What the exercise asks -
Send back the entries exactly as they were given.

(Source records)
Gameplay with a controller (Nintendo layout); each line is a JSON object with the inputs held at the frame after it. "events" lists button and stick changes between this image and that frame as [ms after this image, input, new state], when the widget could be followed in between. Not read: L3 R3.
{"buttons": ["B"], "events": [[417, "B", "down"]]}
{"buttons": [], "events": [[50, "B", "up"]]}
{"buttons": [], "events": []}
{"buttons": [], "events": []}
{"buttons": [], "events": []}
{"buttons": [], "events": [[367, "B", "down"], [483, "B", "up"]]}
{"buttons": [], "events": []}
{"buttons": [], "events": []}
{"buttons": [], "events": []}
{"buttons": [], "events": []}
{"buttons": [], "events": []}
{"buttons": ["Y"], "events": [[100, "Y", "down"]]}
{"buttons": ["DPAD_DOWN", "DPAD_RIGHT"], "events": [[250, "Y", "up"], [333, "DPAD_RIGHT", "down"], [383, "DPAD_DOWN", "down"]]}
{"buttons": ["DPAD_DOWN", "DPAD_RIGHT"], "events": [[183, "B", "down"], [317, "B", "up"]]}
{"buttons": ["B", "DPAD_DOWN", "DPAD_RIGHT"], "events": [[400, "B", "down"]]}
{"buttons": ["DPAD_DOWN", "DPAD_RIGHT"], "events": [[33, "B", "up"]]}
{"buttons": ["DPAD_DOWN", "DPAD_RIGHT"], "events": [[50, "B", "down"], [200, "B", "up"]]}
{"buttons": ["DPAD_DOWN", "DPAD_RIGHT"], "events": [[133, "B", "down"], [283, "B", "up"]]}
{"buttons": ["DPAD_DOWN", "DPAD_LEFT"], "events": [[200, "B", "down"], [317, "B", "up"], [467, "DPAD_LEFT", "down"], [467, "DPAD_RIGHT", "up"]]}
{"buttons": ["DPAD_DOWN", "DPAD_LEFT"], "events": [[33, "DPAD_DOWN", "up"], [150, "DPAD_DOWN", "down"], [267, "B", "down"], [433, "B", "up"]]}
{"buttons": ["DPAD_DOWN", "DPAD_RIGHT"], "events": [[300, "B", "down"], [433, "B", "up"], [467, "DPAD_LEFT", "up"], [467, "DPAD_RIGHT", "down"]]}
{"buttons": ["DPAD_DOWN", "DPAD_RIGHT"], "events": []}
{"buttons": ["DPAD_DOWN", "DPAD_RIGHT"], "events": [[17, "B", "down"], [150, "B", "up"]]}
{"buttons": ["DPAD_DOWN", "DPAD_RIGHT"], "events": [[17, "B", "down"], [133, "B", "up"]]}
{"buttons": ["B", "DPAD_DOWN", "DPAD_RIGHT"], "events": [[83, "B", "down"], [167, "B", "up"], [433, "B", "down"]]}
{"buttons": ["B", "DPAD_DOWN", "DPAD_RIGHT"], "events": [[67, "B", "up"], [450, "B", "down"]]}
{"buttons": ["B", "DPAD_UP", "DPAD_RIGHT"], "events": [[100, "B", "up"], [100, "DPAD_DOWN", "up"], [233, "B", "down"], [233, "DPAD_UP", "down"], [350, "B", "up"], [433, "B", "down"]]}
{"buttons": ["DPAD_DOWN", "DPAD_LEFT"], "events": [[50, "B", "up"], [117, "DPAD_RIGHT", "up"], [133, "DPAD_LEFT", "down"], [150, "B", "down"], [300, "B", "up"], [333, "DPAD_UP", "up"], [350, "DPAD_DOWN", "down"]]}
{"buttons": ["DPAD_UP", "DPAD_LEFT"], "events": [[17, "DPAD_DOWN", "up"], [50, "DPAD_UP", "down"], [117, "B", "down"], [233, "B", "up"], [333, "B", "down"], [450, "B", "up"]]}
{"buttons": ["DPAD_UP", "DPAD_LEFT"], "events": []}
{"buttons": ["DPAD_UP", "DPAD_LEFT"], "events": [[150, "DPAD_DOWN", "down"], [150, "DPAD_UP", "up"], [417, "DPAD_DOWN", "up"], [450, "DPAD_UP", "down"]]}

Solution to the problem -
Gameplay with a controller (Nintendo layout); each line is a JSON object with the inputs held at the frame after it. "events" lists button and stick changes between this image and that frame as [ms after this image, input, new state], when the widget could be followed in between. Not read: L3 R3.
{"buttons": ["B"], "events": [[417, "B", "down"]]}
{"buttons": [], "events": [[50, "B", "up"]]}
{"buttons": [], "events": []}
{"buttons": [], "events": []}
{"buttons": [], "events": []}
{"buttons": [], "events": [[367, "B", "down"], [483, "B", "up"]]}
{"buttons": [], "events": []}
{"buttons": [], "events": []}
{"buttons": [], "events": []}
{"buttons": [], "events": []}
{"buttons": [], "events": []}
{"buttons": ["Y"], "events": [[100, "Y", "down"]]}
{"buttons": ["DPAD_DOWN", "DPAD_RIGHT"], "events": [[250, "Y", "up"], [333, "DPAD_RIGHT", "down"], [383, "DPAD_DOWN", "down"]]}
{"buttons": ["DPAD_DOWN", "DPAD_RIGHT"], "events": [[183, "B", "down"], [317, "B", "up"]]}
{"buttons": ["B", "DPAD_DOWN", "DPAD_RIGHT"], "events": [[400, "B", "down"]]}
{"buttons": ["DPAD_DOWN", "DPAD_RIGHT"], "events": [[33, "B", "up"]]}
{"buttons": ["DPAD_DOWN", "DPAD_RIGHT"], "events": [[50, "B", "down"], [200, "B", "up"]]}
{"buttons": ["DPAD_DOWN", "DPAD_RIGHT"], "events": [[133, "B", "down"], [283, "B", "up"]]}
{"buttons": ["DPAD_DOWN", "DPAD_LEFT"], "events": [[200, "B", "down"], [317, "B", "up"], [467, "DPAD_LEFT", "down"], [467, "DPAD_RIGHT", "up"]]}
{"buttons": ["DPAD_DOWN", "DPAD_LEFT"], "events": [[33, "DPAD_DOWN", "up"], [150, "DPAD_DOWN", "down"], [267, "B", "down"], [433, "B", "up"]]}
{"buttons": ["DPAD_DOWN", "DPAD_RIGHT"], "events": [[300, "B", "down"], [433, "B", "up"], [467, "DPAD_LEFT", "up"], [467, "DPAD_RIGHT", "down"]]}
{"buttons": ["DPAD_DOWN", "DPAD_RIGHT"], "events": []}
{"buttons": ["DPAD_DOWN", "DPAD_RIGHT"], "events": [[17, "B", "down"], [150, "B", "up"]]}
{"buttons": ["DPAD_DOWN", "DPAD_RIGHT"], "events": [[17, "B", "down"], [133, "B", "up"]]}
{"buttons": ["B", "DPAD_DOWN", "DPAD_RIGHT"], "events": [[83, "B", "down"], [167, "B", "up"], [433, "B", "down"]]}
{"buttons": ["B", "DPAD_DOWN", "DPAD_RIGHT"], "events": [[67, "B", "up"], [450, "B", "down"]]}
{"buttons": ["B", "DPAD_UP", "DPAD_RIGHT"], "events": [[100, "B", "up"], [100, "DPAD_DOWN", "up"], [233, "B", "down"], [233, "DPAD_UP", "down"], [350, "B", "up"], [433, "B", "down"]]}
{"buttons": ["DPAD_DOWN", "DPAD_LEFT"], "events": [[50, "B", "up"], [117, "DPAD_RIGHT", "up"], [133, "DPAD_LEFT", "down"], [150, "B", "down"], [300, "B", "up"], [333, "DPAD_UP", "up"], [350, "DPAD_DOWN", "down"]]}
{"buttons": ["DPAD_UP", "DPAD_LEFT"], "events": [[17, "DPAD_DOWN", "up"], [50, "DPAD_UP", "down"], [117, "B", "down"], [233, "B", "up"], [333, "B", "down"], [450, "B", "up"]]}
{"buttons": ["DPAD_UP", "DPAD_LEFT"], "events": []}
{"buttons": ["DPAD_UP", "DPAD_LEFT"], "events": [[150, "DPAD_DOWN", "down"], [150, "DPAD_UP", "up"], [417, "DPAD_DOWN", "up"], [450, "DPAD_UP", "down"]]}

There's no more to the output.